Resistance and revolution
The outbreak of war was greeted with rapture among the middle class and capitalists. The working class and peasantry were not so easily swayed. Some went along with the war hysteria. A minority were resolutely opposed. As for the majority, only the support for the war by the social democratic and trade union leaders was able to win their consent – for the first couple of years at least.
From very early on there were episodic outbreaks of resistance to the war among the soldiers. The 1914 Christmas truce between German and British soldiers is the best known. Less dramatic was the practice of “live and let live” by which soldiers in opposing trenches would do their best to avoid actual engagement.
By 1916, support for the war was eroding. The Easter Uprising in Ireland, a country that supplied 200,000 soldiers for the British empire, was the first sign that imperial jingoism was breaking down.

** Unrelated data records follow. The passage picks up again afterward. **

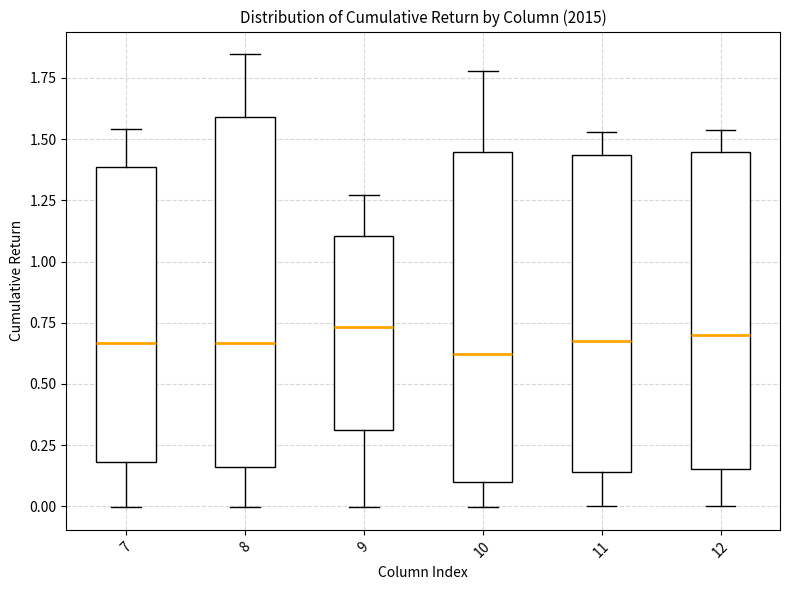

Reading left to right, read every box against the y-axis: the position of its median line, the range the box covers, and the ends of its whiskers. The values are not printed on the chart, so give them approximately, as read against the axis.

7: median 0.65, box 0.20 to 1.40, whiskers 0.00 to 1.55
8: median 0.65, box 0.15 to 1.60, whiskers 0.00 to 1.85
9: median 0.75, box 0.30 to 1.10, whiskers 0.00 to 1.25
10: median 0.60, box 0.10 to 1.45, whiskers 0.00 to 1.80
11: median 0.70, box 0.15 to 1.45, whiskers 0.00 to 1.55
12: median 0.70, box 0.15 to 1.45, whiskers 0.00 to 1.55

The successful battle against conscription in Australia in 1916 was another. But it was the February revolution of 1917 in Russia, followed quickly by massive mutinies in the French and Italian armies, that signalled that the masses were beginning to turn against the war. In April 1917, 200,000 German engineering workers struck against reductions in the bread ration.
Although the French and Italian mutinies were quashed by concessions and repression, mass desertions and voluntary surrenders became more and more frequent. The generals were beginning to run out of soldiers, such was the rate of battle loss and desertion.
In October 1917, the Russian workers overthrew a provisional government and pulled their country out of the war. The Russian revolution inspired rebellious workers and soldiers across the world. In the short term, the effect of the revolution was to allow the German generals to mount a fresh offensive on the western front in the spring of 1918. However, this quickly petered out because of desertions, which only grew during the summer and autumn –in the Austro-Hungarian forces as well.
In Berlin and Vienna, the mood had turned distinctly anti-war. A big strike wave in both cities in January 1918 had been crushed, but the continuing high rates of casualties and the ever worsening conditions of life ensured that bitterness continued to rise.
The Kaiser was desperate to reverse the tide of war which had begun to flow towards Britain and France following the entry of the US on the side of the Entente armies in 1917. In late October 1918, the Kaiser ordered the German fleet on a suicide mission to confront the British navy in the North Sea. Sailors at the Kiel naval base refused to sail and took over the town, sparking off the German revolution. All the institutions of imperial Germany crumbled in a matter of days.
The German revolt quickly spread. By war’s end three major empires – the Russian, the Austro-Hungarian and the Turkish – had collapsed. The conflict, which had started with high hopes among European rulers that it might cauterise revolutionary fever among their working classes, had transformed the entire continent into a cauldron of rebellion.